5. The method for beneficiation of molybdenum ore according to claim 4, wherein the mass content of the easily floatable layered silicate gangue mineral in the molybdenum ore containing the easily floatable layered silicate gangue mineral is 3% -60%.

6. The method of beneficiation of molybdenum ore according to claim 4, wherein the foaming agent comprises at least one of an alcohol foaming agent, an ether foaming agent, and a phenolic foaming agent.

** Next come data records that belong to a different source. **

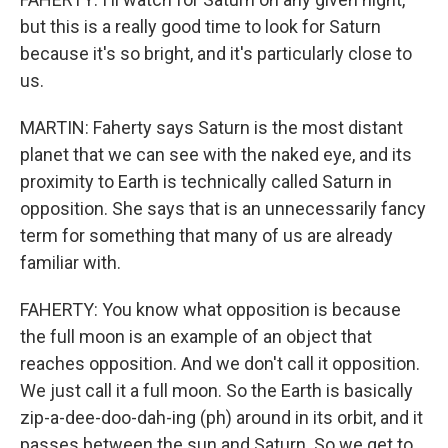
but this is a really good time to look for Saturn
because it's so bright, and it's particularly close to
us.
MARTIN: Faherty says Saturn is the most distant
planet that we can see with the naked eye, and its
proximity to Earth is technically called Saturn in
opposition. She says that is an unnecessarily fancy
term for something that many of us are already
familiar with.
FAHERTY: You know what opposition is because
the full moon is an example of an object that
reaches opposition. And we don't call it opposition.
We just call it a full moon. So the Earth is basically
zip-a-dee-doo-dah-ing (ph) around in its orbit, and it
passes between the sun and Saturn. So we get to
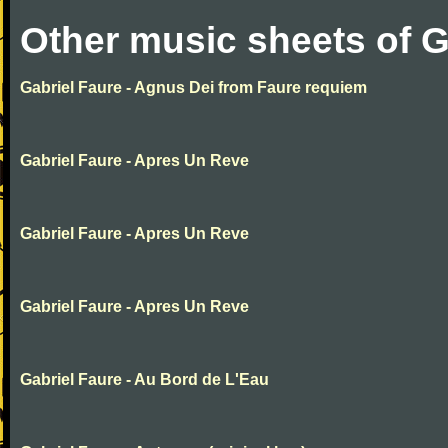
Other music sheets of G
Gabriel Faure - Agnus Dei from Faure requiem
Gabriel Faure - Apres Un Reve
Gabriel Faure - Apres Un Reve
Gabriel Faure - Apres Un Reve
Gabriel Faure - Au Bord de L'Eau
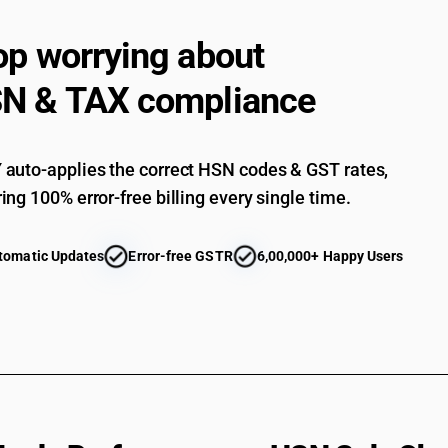
op worrying about
N & TAX compliance
auto-applies the correct HSN codes & GST rates,
ing 100% error-free billing every single time.
tomatic Updates
Error-free GSTR
6,00,000+ Happy Users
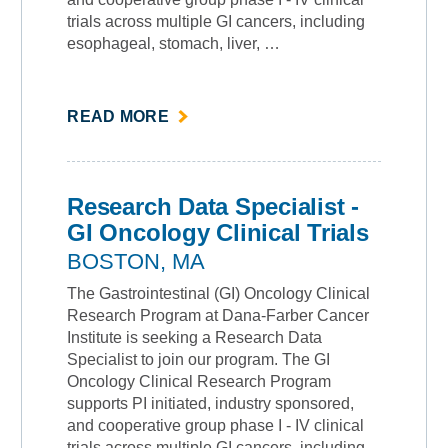
trials across multiple GI cancers, including
esophageal, stomach, liver, …
ABOUT
READ MORE
""
Research Data Specialist -
GI Oncology Clinical Trials
BOSTON, MA
The Gastrointestinal (GI) Oncology Clinical
Research Program at Dana-Farber Cancer
Institute is seeking a Research Data
Specialist to join our program. The GI
Oncology Clinical Research Program
supports PI initiated, industry sponsored,
and cooperative group phase I - IV clinical
trials across multiple GI cancers, including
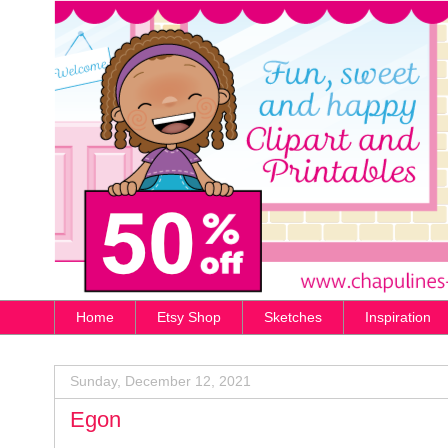
Home
Etsy Shop
Sketches
Inspiration
Sunday, December 12, 2021
Egon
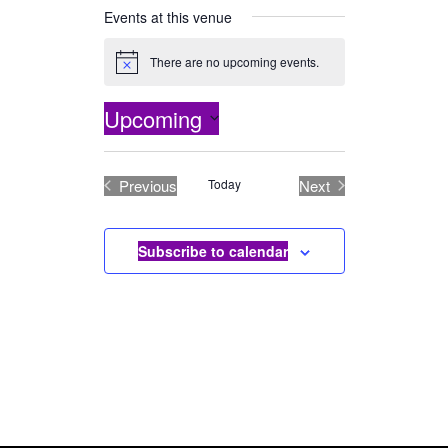
Events at this venue
There are no upcoming events.
Notice
Upcoming
Select
date.
Previous
Today
Next
Events
Events
Subscribe to calendar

7. A molybdenum ore dressing method according to claim 6, wherein the alcohol foaming agent comprises 4-methyl-2-pentanol and/or pinitol oil.

8. The molybdenum ore beneficiation process according to claim 4, wherein in step c, the layered silicate gangue mineral inhibitor comprises at least one of carboxymethyl cellulose, lignin, guar gum, and tannin extract.

9. The molybdenum ore beneficiation method according to claim 4, wherein the molybdenite collector comprises a non-polar oil.

10. The molybdenum ore beneficiation method according to claim 9, wherein the nonpolar oil comprises at least one of kerosene, diesel oil, and transformer oil.

11. The molybdenum ore beneficiation method according to claim 4, wherein in step f, the sulfide ore inhibitor comprises at least one of sodium sulfide, sodium hydrosulfide, thioglycollic acid, sodium thioglycolate, and sodium cyanide.

12. A method of beneficiating molybdenum ore according to claim 4, wherein in step a, the fineness of the pulp is-0.074 mm and is 55% -90%.

13. The method of claim 4, wherein in step a, the concentration of the slurry is 25% -40%.

14. The method of beneficiation of molybdenum ore according to claim 4, wherein in the step b, the fineness of the regrind gangue removal product is-0.045 mm and 80% -98%.

15. The molybdenum ore dressing method according to claim 4, wherein in the step f, the fineness of the re-ground molybdenum roughing concentrate is-0.038 mm and 80% -98%.